RECORD EXCERPTS —

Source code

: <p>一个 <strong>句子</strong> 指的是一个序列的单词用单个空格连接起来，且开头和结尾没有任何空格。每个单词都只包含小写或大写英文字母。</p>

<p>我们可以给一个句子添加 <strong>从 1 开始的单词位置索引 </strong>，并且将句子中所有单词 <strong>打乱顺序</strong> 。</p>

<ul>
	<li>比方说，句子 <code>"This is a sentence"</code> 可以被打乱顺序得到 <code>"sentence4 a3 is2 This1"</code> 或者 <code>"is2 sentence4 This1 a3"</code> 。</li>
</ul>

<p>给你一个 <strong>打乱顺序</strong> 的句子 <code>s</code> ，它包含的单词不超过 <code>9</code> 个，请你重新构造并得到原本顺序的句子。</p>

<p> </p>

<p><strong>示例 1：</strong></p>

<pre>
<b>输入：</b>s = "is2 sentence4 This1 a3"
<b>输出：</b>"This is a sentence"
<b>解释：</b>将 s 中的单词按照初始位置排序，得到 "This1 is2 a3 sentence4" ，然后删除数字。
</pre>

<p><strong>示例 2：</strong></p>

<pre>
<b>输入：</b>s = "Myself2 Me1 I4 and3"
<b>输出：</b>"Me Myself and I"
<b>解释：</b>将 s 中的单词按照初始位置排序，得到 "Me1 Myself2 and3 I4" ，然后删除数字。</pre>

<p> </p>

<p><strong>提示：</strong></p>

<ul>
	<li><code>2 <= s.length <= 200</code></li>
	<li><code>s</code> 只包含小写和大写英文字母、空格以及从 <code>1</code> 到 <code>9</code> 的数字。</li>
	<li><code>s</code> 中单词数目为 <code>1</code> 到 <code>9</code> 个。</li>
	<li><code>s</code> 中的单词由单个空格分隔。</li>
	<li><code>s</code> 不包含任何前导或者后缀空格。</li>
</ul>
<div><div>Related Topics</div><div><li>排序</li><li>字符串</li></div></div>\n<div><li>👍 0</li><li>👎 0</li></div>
==
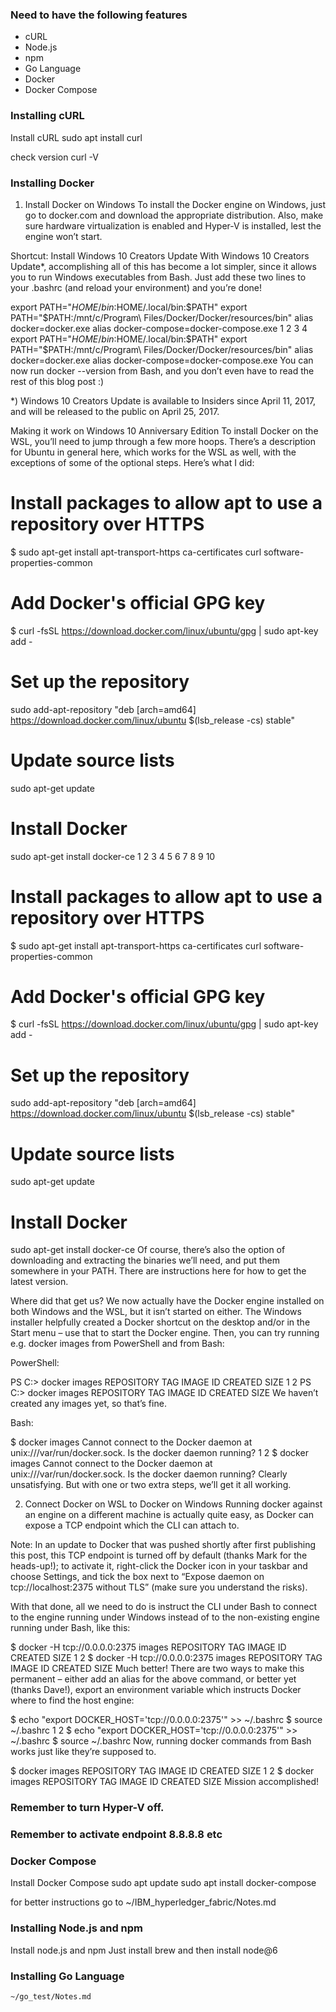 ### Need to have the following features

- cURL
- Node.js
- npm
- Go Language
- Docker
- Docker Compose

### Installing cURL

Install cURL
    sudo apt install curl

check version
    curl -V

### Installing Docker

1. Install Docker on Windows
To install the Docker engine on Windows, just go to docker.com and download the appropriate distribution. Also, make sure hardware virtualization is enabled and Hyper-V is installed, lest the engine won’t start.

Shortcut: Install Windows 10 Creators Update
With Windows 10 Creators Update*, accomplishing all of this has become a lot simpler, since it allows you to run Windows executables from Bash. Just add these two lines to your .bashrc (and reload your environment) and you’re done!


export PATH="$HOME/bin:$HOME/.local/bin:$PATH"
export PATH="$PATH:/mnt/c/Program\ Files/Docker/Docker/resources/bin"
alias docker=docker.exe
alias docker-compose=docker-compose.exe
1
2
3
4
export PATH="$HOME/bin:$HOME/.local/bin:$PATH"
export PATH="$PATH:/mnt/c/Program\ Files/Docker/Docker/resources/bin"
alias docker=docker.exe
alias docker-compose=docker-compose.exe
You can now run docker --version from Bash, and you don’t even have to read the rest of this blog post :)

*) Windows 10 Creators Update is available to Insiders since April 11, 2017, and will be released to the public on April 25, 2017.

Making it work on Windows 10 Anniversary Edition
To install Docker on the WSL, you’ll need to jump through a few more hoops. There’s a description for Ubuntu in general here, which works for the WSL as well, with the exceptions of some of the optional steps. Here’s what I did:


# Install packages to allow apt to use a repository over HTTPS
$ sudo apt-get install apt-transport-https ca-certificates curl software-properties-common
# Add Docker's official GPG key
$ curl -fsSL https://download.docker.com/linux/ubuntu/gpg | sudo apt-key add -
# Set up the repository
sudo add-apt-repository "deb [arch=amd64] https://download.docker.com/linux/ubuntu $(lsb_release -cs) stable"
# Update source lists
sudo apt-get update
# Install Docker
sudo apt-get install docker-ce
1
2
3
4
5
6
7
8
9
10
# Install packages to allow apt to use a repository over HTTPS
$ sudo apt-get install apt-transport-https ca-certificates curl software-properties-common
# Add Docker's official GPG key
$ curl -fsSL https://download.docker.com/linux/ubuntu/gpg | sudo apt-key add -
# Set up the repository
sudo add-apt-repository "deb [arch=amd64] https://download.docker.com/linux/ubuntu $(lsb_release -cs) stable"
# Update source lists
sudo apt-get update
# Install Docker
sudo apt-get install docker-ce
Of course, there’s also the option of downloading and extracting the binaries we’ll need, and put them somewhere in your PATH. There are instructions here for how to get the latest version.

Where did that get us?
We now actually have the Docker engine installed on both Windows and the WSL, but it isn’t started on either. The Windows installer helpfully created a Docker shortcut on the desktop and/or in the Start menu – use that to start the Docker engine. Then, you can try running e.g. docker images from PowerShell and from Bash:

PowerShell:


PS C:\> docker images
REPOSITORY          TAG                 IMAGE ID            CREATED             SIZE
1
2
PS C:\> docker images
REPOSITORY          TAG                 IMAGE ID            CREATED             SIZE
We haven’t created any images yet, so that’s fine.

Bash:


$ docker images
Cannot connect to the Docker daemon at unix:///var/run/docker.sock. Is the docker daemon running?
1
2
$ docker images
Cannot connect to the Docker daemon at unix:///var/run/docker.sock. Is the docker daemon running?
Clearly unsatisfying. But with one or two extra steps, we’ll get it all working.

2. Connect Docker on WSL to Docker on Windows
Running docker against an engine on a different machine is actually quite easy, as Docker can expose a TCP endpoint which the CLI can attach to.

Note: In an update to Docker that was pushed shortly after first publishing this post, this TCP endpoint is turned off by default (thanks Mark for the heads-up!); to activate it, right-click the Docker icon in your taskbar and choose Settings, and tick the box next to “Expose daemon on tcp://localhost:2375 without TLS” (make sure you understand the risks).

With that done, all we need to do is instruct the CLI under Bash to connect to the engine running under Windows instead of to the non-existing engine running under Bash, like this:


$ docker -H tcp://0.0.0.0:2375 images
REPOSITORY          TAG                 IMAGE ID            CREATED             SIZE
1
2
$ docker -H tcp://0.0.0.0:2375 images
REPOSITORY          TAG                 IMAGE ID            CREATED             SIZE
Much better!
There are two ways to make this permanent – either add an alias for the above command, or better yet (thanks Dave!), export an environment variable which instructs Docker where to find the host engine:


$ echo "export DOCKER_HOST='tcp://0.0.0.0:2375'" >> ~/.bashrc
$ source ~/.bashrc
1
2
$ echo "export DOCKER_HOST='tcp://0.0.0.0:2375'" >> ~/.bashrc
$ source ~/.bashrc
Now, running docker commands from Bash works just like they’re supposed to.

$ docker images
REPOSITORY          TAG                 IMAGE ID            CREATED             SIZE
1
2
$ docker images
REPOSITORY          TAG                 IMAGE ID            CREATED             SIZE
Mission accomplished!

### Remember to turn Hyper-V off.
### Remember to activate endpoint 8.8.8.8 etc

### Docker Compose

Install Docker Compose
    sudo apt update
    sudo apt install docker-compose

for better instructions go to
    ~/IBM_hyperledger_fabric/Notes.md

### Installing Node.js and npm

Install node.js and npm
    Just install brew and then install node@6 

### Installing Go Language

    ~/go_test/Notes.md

TRY IT — Set down precisely the lines above between the line holding "1. Install Docker on Windows" and the line holding "You can now", inclusive, and nothing beyond them.

YOUR SOLUTION —
1. Install Docker on Windows
To install the Docker engine on Windows, just go to docker.com and download the appropriate distribution. Also, make sure hardware virtualization is enabled and Hyper-V is installed, lest the engine won’t start.

Shortcut: Install Windows 10 Creators Update
With Windows 10 Creators Update*, accomplishing all of this has become a lot simpler, since it allows you to run Windows executables from Bash. Just add these two lines to your .bashrc (and reload your environment) and you’re done!


export PATH="$HOME/bin:$HOME/.local/bin:$PATH"
export PATH="$PATH:/mnt/c/Program\ Files/Docker/Docker/resources/bin"
alias docker=docker.exe
alias docker-compose=docker-compose.exe
1
2
3
4
export PATH="$HOME/bin:$HOME/.local/bin:$PATH"
export PATH="$PATH:/mnt/c/Program\ Files/Docker/Docker/resources/bin"
alias docker=docker.exe
alias docker-compose=docker-compose.exe
You can now run docker --version from Bash, and you don’t even have to read the rest of this blog post :)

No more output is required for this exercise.